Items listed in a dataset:
+-------+

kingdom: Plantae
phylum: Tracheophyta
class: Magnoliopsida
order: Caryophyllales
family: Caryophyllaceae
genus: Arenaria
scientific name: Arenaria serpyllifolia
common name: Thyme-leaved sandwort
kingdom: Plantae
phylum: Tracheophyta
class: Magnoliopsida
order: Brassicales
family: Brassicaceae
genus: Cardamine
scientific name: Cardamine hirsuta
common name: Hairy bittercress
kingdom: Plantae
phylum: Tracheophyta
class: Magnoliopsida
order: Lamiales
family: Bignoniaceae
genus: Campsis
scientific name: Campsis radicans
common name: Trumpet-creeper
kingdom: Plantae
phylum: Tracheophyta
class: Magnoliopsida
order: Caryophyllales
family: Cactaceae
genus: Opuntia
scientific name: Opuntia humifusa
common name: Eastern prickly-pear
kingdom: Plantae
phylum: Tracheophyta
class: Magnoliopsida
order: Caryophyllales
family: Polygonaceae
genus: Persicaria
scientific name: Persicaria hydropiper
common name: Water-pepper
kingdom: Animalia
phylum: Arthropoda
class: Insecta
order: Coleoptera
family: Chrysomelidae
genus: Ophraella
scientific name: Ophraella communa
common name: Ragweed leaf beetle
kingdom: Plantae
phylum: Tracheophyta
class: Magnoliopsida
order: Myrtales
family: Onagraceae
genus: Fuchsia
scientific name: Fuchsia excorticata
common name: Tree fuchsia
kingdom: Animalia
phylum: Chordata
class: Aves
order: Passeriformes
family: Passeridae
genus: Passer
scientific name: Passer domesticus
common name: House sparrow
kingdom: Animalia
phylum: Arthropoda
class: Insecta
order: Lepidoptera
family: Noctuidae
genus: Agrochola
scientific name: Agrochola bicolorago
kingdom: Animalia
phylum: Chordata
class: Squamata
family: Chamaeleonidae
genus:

+-------+

EXERCISE AIM →
Output every line of the material above as a numbered list, skipping any blank lines.

FINISHED TASK →
1. kingdom: Plantae
2. phylum: Tracheophyta
3. class: Magnoliopsida
4. order: Caryophyllales
5. family: Caryophyllaceae
6. genus: Arenaria
7. scientific name: Arenaria serpyllifolia
8. common name: Thyme-leaved sandwort
9. kingdom: Plantae
10. phylum: Tracheophyta
11. class: Magnoliopsida
12. order: Brassicales
13. family: Brassicaceae
14. genus: Cardamine
15. scientific name: Cardamine hirsuta
16. common name: Hairy bittercress
17. kingdom: Plantae
18. phylum: Tracheophyta
19. class: Magnoliopsida
20. order: Lamiales
21. family: Bignoniaceae
22. genus: Campsis
23. scientific name: Campsis radicans
24. common name: Trumpet-creeper
25. kingdom: Plantae
26. phylum: Tracheophyta
27. class: Magnoliopsida
28. order: Caryophyllales
29. family: Cactaceae
30. genus: Opuntia
31. scientific name: Opuntia humifusa
32. common name: Eastern prickly-pear
33. kingdom: Plantae
34. phylum: Tracheophyta
35. class: Magnoliopsida
36. order: Caryophyllales
37. family: Polygonaceae
38. genus: Persicaria
39. scientific name: Persicaria hydropiper
40. common name: Water-pepper
41. kingdom: Animalia
42. phylum: Arthropoda
43. class: Insecta
44. order: Coleoptera
45. family: Chrysomelidae
46. genus: Ophraella
47. scientific name: Ophraella communa
48. common name: Ragweed leaf beetle
49. kingdom: Plantae
50. phylum: Tracheophyta
51. class: Magnoliopsida
52. order: Myrtales
53. family: Onagraceae
54. genus: Fuchsia
55. scientific name: Fuchsia excorticata
56. common name: Tree fuchsia
57. kingdom: Animalia
58. phylum: Chordata
59. class: Aves
60. order: Passeriformes
61. family: Passeridae
62. genus: Passer
63. scientific name: Passer domesticus
64. common name: House sparrow
65. kingdom: Animalia
66. phylum: Arthropoda
67. class: Insecta
68. order: Lepidoptera
69. family: Noctuidae
70. genus: Agrochola
71. scientific name: Agrochola bicolorago
72. kingdom: Animalia
73. phylum: Chordata
74. class: Squamata
75. family: Chamaeleonidae
76. genus:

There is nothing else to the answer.